Property investors typically make a lot of mistakes when financing their portfolios, according to lending adviser Dalia Barsoum, who points out four critical errors that investors make:
1: Not getting pre-approved
Being pre-approved gives you a general idea of how much you can afford to borrow. It means that the lender has verified your information and credit rating and agreed to provide you with a specific amount of money. Investors are in a much better position to go house hunting when knowing how much they can afford and have financing for.
2: Too much emphasis on interest rates
While lowering the costs associated with financing is crucial, a lower interest rate alone does not always equate to the best loan. For example: a lender offering you 6% interest and 35 years amortisation will put in your pocket thousands in annual cash flow relative to another lender offering you a lower interest rate of 5% and shorter amortisation of 20 years.
Investors should also consider other aspects of the loan such as additional fees associated with commissions and penalties as well as the attractiveness of the loan terms.

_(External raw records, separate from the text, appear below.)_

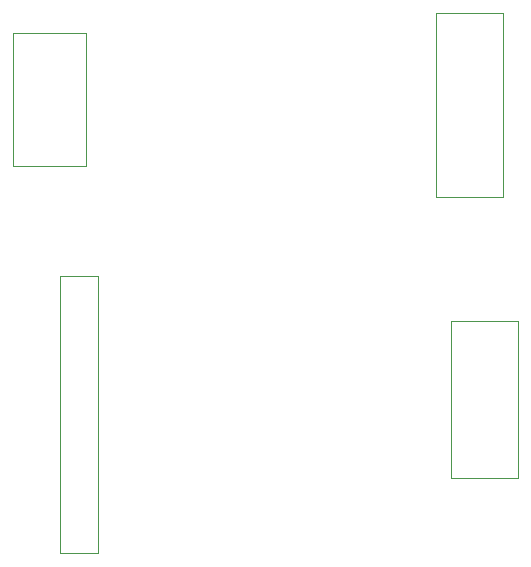
<source format=gbr>
G04 #@! TF.FileFunction,Other,User*
%FSLAX46Y46*%
G04 Gerber Fmt 4.6, Leading zero omitted, Abs format (unit mm)*
G04 Created by KiCad (PCBNEW 4.0.7) date 10/12/18 14:52:48*
%MOMM*%
%LPD*%
G01*
G04 APERTURE LIST*
%ADD10C,0.100000*%
%ADD11C,0.050000*%
G04 APERTURE END LIST*
D10*
D11*
X137490000Y-90475000D02*
X137490000Y-113975000D01*
X137490000Y-113975000D02*
X134290000Y-113975000D01*
X134290000Y-113975000D02*
X134290000Y-90475000D01*
X134290000Y-90475000D02*
X137490000Y-90475000D01*
X171780000Y-83850000D02*
X171780000Y-68250000D01*
X166080000Y-81550000D02*
X166080000Y-83850000D01*
X171780000Y-83850000D02*
X166080000Y-83850000D01*
X166080000Y-81550000D02*
X166080000Y-68250000D01*
X166080000Y-68250000D02*
X171780000Y-68250000D01*
X136420000Y-69955000D02*
X136420000Y-81155000D01*
X136420000Y-81155000D02*
X130270000Y-81155000D01*
X130270000Y-81155000D02*
X130270000Y-69955000D01*
X130270000Y-69955000D02*
X136420000Y-69955000D01*
X173050000Y-94285000D02*
X173050000Y-107585000D01*
X173050000Y-107585000D02*
X167350000Y-107585000D01*
X167350000Y-107585000D02*
X167350000Y-94285000D01*
X167350000Y-94285000D02*
X173050000Y-94285000D01*
M02*

</source>
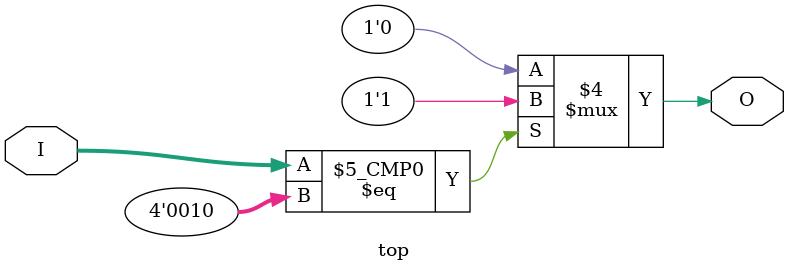
<source format=v>
module top( (* keep *) input [3:0] I, output O);
    always @(I)
    case(I)
        4'b0010 : O = 1;
        4'b0000 : O = 0;
        default : O = 0;
    endcase
endmodule // top

</source>
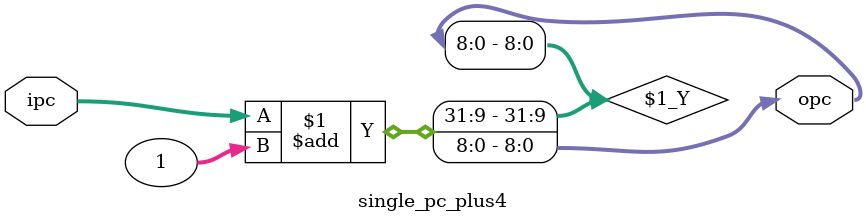
<source format=v>
`timescale 1ns / 1ps
module single_pc_plus4(ipc,opc);
 	 input [8:0] ipc;
 	 output [8:0] opc;
  
 	 assign opc[8:0] = ipc[8:0] + 1;
endmodule

</source>
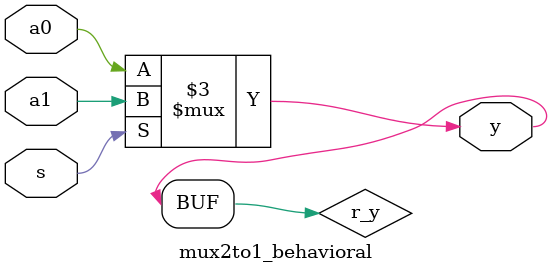
<source format=v>

`timescale 1ns / 1ps

module mux2to1_behavioral(  input a0,
                            input a1,
                            input s,
                            output y );
    reg r_y;
                
    always @ (s or a0 or a1) begin
        if(s) begin
            r_y = a1;
        end else begin
            r_y = a0;
        end
    end
    
    assign y = r_y;
endmodule

</source>
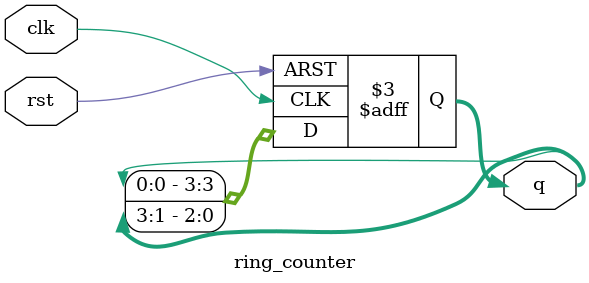
<source format=v>
module ring_counter #(parameter N = 4) (
	input clk, rst,
	output reg [N-1:0] q
);
// Initail value: set the most significant bit to 1
initial begin
	q <= 1'b1 << (N-1);
end

// shirt register logic
always @(posedge clk or posedge rst) begin 
	if(rst) begin
		// reset the counter to initial state
		q <= 1'b1 << (N-1);
	end else begin
		// Shirt all bít one positon to the right
		q <= {q[0], q[N-1:1]};
	end
end

endmodule
</source>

3: Not analysing the property enough
Investors who purchase property without factoring in proper reserves for maintenance, capital improvements and vacancies are usually setting themselves up for trouble down the line. The same is true for investors who purchase after overestimating the rental income.
4: Lack of planning
Why you are investing in real estate? How much cash flow do you expect on a monthly basis? How many properties do you need to get you where you want to be?
If you fail to think such questions through you could be tempted to buy anything and everything, only to realise at the end that you are somewhere where you did not intend to be.
Upfront planning and an ongoing review of your plan will help you stay focused, save you money and increase your chances of success.